## The problem:
Please return all lines from the records below that include the string "nowrap".

## Dataset excerpts:

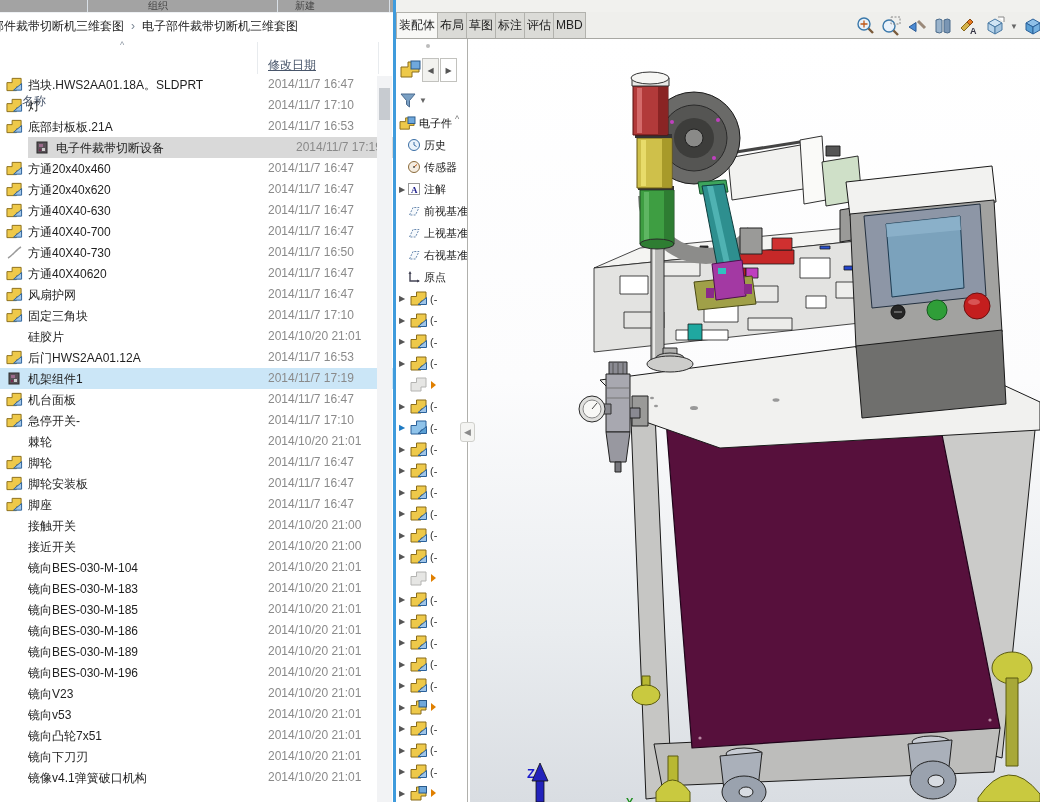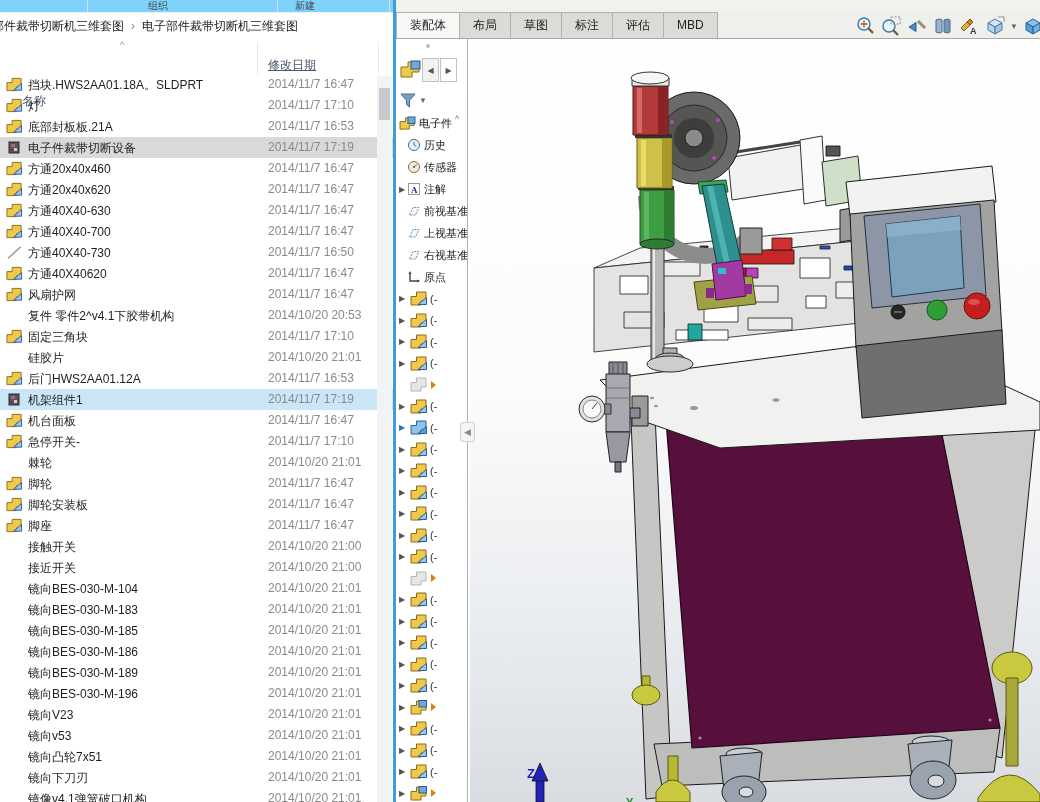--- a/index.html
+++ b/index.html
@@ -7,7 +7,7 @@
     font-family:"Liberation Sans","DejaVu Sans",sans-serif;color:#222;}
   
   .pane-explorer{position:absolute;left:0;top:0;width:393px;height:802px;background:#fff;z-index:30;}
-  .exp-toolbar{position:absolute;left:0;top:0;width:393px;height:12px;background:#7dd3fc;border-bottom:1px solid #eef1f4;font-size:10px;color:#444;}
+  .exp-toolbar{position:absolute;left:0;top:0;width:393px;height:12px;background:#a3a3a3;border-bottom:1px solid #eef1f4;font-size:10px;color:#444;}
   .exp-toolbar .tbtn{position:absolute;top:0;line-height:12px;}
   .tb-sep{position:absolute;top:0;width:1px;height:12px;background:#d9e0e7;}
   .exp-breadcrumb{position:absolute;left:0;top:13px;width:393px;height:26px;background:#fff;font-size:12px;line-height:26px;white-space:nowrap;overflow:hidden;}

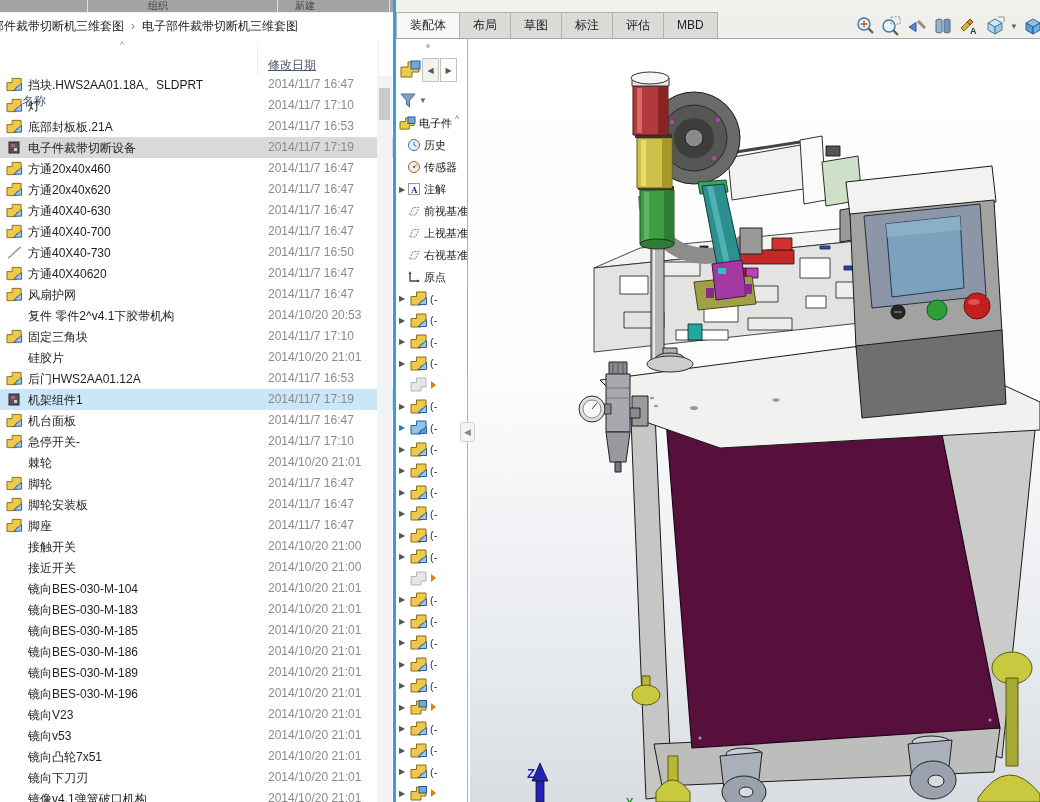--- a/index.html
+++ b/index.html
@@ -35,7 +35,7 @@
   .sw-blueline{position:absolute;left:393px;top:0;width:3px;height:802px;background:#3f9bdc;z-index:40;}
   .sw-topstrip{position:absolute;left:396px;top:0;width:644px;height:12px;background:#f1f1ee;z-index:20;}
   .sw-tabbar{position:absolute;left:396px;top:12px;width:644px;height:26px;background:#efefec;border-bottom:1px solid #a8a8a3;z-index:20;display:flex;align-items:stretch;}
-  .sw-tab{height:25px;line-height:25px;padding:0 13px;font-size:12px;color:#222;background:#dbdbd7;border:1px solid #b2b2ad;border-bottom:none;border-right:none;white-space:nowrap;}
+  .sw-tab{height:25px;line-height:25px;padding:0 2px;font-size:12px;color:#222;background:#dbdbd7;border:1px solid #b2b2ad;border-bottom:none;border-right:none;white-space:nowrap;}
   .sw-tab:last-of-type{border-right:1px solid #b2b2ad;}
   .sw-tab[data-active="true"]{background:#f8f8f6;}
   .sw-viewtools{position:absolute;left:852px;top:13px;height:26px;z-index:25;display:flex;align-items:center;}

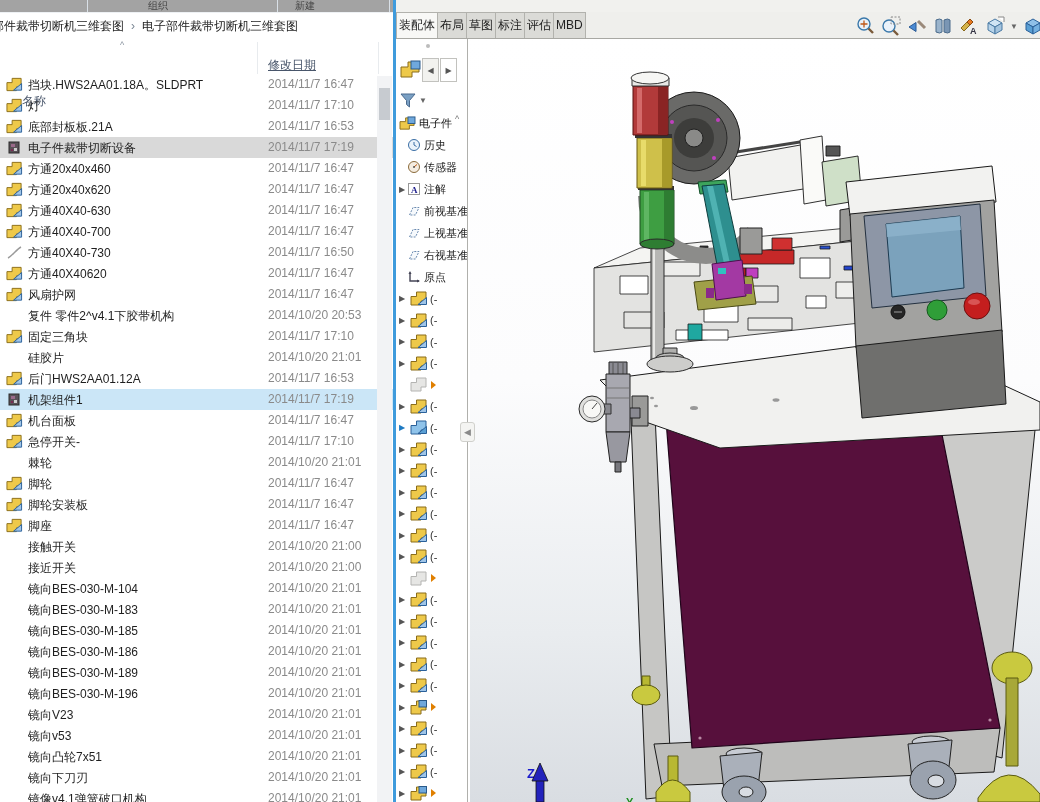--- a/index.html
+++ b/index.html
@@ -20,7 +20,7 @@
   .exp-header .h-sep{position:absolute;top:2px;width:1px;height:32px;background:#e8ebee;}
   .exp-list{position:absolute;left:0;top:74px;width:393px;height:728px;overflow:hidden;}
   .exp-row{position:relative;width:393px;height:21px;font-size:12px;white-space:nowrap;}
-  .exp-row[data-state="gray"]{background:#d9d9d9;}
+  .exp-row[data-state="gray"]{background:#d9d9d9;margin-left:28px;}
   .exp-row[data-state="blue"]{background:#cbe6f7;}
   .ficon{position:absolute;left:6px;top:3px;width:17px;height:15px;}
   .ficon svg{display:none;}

## Completed exercise:
   .exp-breadcrumb{position:absolute;left:0;top:13px;width:393px;height:26px;background:#fff;font-size:12px;line-height:26px;white-space:nowrap;overflow:hidden;}
-  .sw-tab{height:25px;line-height:25px;padding:0 13px;font-size:12px;color:#222;background:#dbdbd7;border:1px solid #b2b2ad;border-bottom:none;border-right:none;white-space:nowrap;}
+  .sw-tab{height:25px;line-height:25px;padding:0 2px;font-size:12px;color:#222;background:#dbdbd7;border:1px solid #b2b2ad;border-bottom:none;border-right:none;white-space:nowrap;}
   .exp-row{position:relative;width:393px;height:21px;font-size:12px;white-space:nowrap;}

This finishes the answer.